Upon beginning writing this essay, I’ve realized that while logging books I fell prey to Goodhart’s Law; tracking completions incentivized me to read short and easy books to bump the numbers up. It also caused me to read from start to finish which, while necessary for novels, is less important for non-fiction. That meant that if I were to read a single interesting passage in a large tome, it wouldn’t “count” as a completion even though I might have gotten more out of that one passage than from other full-length books.

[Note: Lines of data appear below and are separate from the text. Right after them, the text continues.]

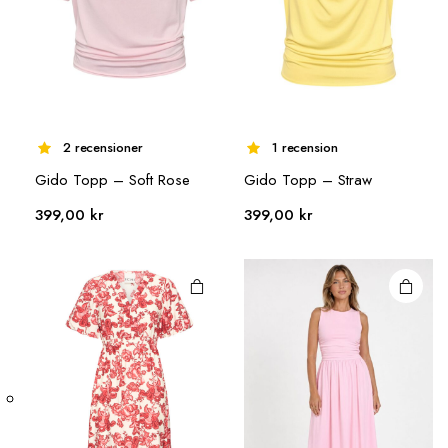
2 recensioner
1 recension
Den här
Den här
Gido Topp – Soft Rose
Gido Topp – Straw
produkten
produkten
399,00
kr
399,00
kr
har flera
har flera
varianter.
varianter.
De olika
De olika
alternativen
alternativen
kan väljas på
kan väljas på
produktsidan
produktsidan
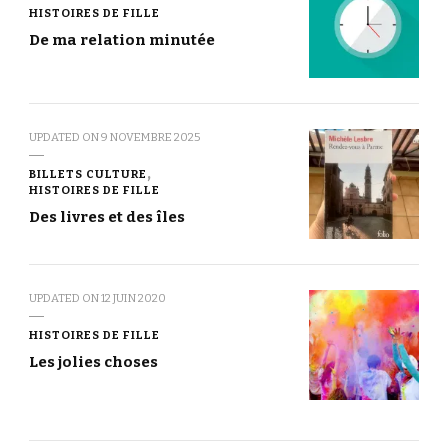
HISTOIRES DE FILLE
De ma relation minutée
UPDATED ON
9 NOVEMBRE 2025
BILLETS CULTURE
HISTOIRES DE FILLE
Des livres et des îles
UPDATED ON
12 JUIN 2020
HISTOIRES DE FILLE
Les jolies choses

It’s clear that something needs to change. It’s fine to track books, and I will continue to do so, but it cannot be the sole focus of optimization. Reading changes my model of the world, so I should be optimizing the extent to which each book improves it. While this is not measurable directly, a better world model plausibly leads to better ideas that can be expressed in forms like scientific projects and writing, which are measurable. I already publish scientific articles, but I haven’t published essays despite writing them occasionally for friends to read. So I’ll start posting essays online to once again instill a reward signal for reading, this time implicitly optimizing for the quality of books over their quantity.
And this blog, Conjecture, is where they will be.

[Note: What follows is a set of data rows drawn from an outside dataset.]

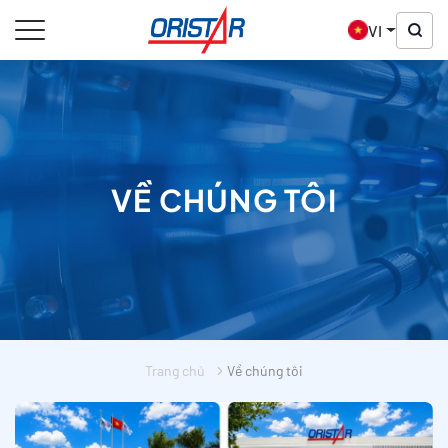
VI
VỀ CHÚNG TÔI
Trang chủ
Về chúng tôi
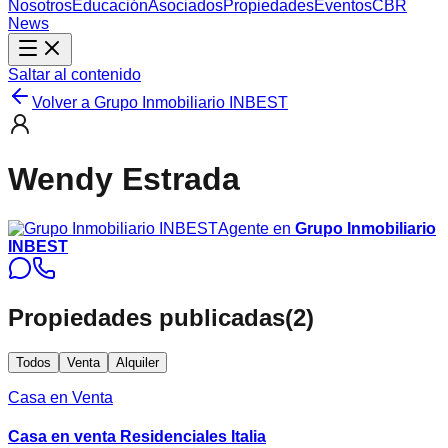
Nosotros
Educación
Asociados
Propiedades
Eventos
CBR
News
Saltar al contenido
Volver a
Grupo Inmobiliario INBEST
Wendy Estrada
Agente en
Grupo Inmobiliario
INBEST
Propiedades publicadas
(
2
)
Todos
Venta
Alquiler
Casa en Venta
Casa en venta Residenciales Italia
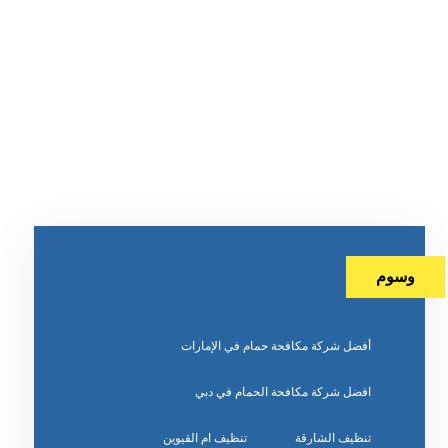
وسوم
أفضل شركة مكافحة حمام في الإمارات
افضل شركة مكافحة الحمام في دبي
تنظيف الشارقة
تنظيف ام القيوين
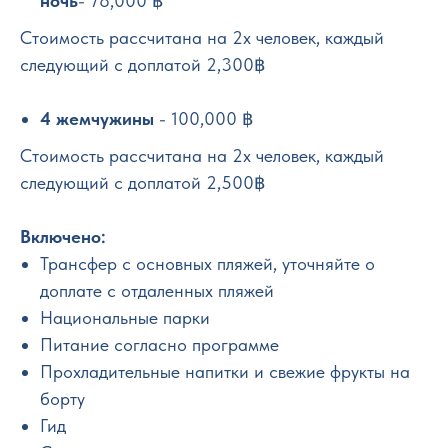
ночь
- 78,000 ฿
Стоимость рассчитана на 2х человек, каждый
следующий с доплатой 2,300฿
4 жемчужины
- 100,000 ฿
Стоимость рассчитана на 2х человек, каждый
следующий с доплатой 2,500฿
Включено:
Трансфер с основных пляжей, уточняйте о
доплате с отдаленных пляжей
Национальные парки
Питание согласно программе
Прохладительные напитки и свежие фрукты на
борту
Гид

I created this blog in 2022, and this is my first post more than three years later. What sparked it was a burst of inspiration from seeing my friend Aaron Feller launch his Substack, Latent Spaces. I originally wanted this to be a place for polished long-form essays only, but I’ve since realized that publication is more important than perfection. The focus here on Conjecture will be intellectual observations and ideas I’m working through that aren’t immediately related to my scientific research.
Thanks to Daniel Shea, Daniel Winkler, and Francesco Vassalli for reading drafts of this.




Thanks for the shout out! Loved the post and looking forward to the next.
What is your reading routine / schedule? Before bed? During commute? Dedicated time on the weekends?